TO DO: Below are records; report the number of lines among them that include the word "Budanova", and nothing further.

Source data:

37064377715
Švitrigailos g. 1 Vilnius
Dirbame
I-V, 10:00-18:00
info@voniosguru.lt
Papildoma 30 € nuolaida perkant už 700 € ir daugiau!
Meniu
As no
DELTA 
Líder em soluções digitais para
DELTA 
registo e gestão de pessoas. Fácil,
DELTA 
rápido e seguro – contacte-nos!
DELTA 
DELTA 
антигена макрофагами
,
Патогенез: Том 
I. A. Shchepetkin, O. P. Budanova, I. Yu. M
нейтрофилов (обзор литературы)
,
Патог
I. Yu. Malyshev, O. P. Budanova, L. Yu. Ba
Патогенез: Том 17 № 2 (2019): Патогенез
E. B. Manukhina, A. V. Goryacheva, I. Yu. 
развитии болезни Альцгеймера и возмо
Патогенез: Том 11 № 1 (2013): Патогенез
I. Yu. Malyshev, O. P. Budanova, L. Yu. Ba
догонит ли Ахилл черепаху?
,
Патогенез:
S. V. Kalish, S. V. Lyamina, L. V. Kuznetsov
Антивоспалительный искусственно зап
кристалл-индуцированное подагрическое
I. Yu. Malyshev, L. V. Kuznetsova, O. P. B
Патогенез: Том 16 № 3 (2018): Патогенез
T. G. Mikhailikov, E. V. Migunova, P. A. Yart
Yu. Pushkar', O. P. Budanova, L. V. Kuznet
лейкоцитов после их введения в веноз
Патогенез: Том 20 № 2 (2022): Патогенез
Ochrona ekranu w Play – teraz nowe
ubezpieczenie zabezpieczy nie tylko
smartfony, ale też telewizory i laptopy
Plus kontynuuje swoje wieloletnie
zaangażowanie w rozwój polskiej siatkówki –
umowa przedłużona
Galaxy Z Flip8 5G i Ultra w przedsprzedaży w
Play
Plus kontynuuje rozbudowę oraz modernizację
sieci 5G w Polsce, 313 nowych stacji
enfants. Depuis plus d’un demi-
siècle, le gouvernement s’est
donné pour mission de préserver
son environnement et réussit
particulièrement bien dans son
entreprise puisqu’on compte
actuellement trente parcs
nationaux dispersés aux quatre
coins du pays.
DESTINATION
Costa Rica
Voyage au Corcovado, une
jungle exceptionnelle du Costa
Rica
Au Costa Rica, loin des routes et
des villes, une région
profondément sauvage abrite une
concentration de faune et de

SOLVED EXERCISE: 4